The more Slothy gnaws on this the more it becomes clear that this kind of film is what is least nutritious about movies. That is doesn’t hold together in terms of plot, or that the action sequences are middling and only sometimes cool ends up beside the other point, which is that a good movie will, if it fails at the other things, will at least get us thinking about some of the issues it raises.

But if part of Iron Mans schtick is that he’s turned being a super-hero into a non-anonymous capitalistic venture, a corporation, then we’d like to find out about the effects of this privatization on good-samaritanism; why is this fellow a super-hero, in other words? But instead we get replicas of the Iron Man outfit––many replicas, in many permutations––and, worse, the charisma of Robert Downey Jr. is implausibly wasted; we might see his face, but the things that make him human are mostly and deliberately withheld from us and from his own character. Scarlett Johanson, for example, doing ninja acrobatics does not help us make sense of Iron Man’s frat-boy impulses in the context of his simultaneous responsibility to uphold world peace.

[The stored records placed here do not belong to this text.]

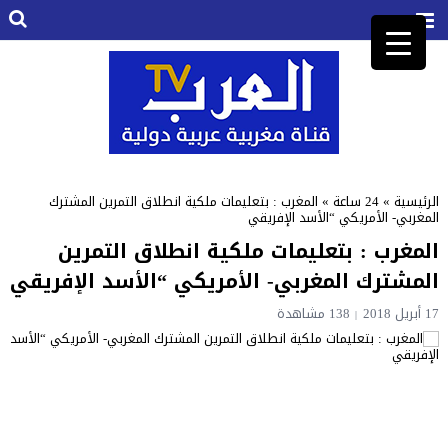
الرئيسية
»
24 ساعة
»
المغرب : بتعليمات ملكية انطلاق التمرين المشترك
المغربي- الأمريكي “الأسد الإفريقي
المغرب : بتعليمات ملكية انطلاق التمرين
المشترك المغربي- الأمريكي “الأسد الإفريقي
17 أبريل 2018
138 مشاهدة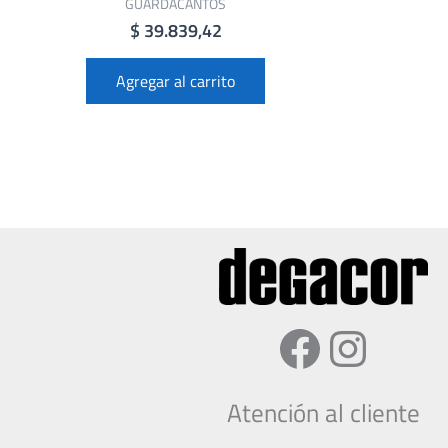
GUARDACANTOS
$
39.839,42
Agregar al carrito
Faceboo
Insta
Atención al cliente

I was ready to give this an A despite what the critics thought; I wanted to see it as a metaphor for a metaphor of technology gone ape-shit; instead it was an action movie with very little control or power of the metaphors it was wielding every which way but smart.

And like I’ve said before, any movie that starts in Moscow for no good reason is in tremendously poor shape. The difficulties of technology are many; the complexities of using it to better the quality of human life are astounding; Iron Man, alas, is no more than the clichĂ© of an angry Russian drinking vodka out of a bottle. C-
Koko: It still sounds better than Lifeboat.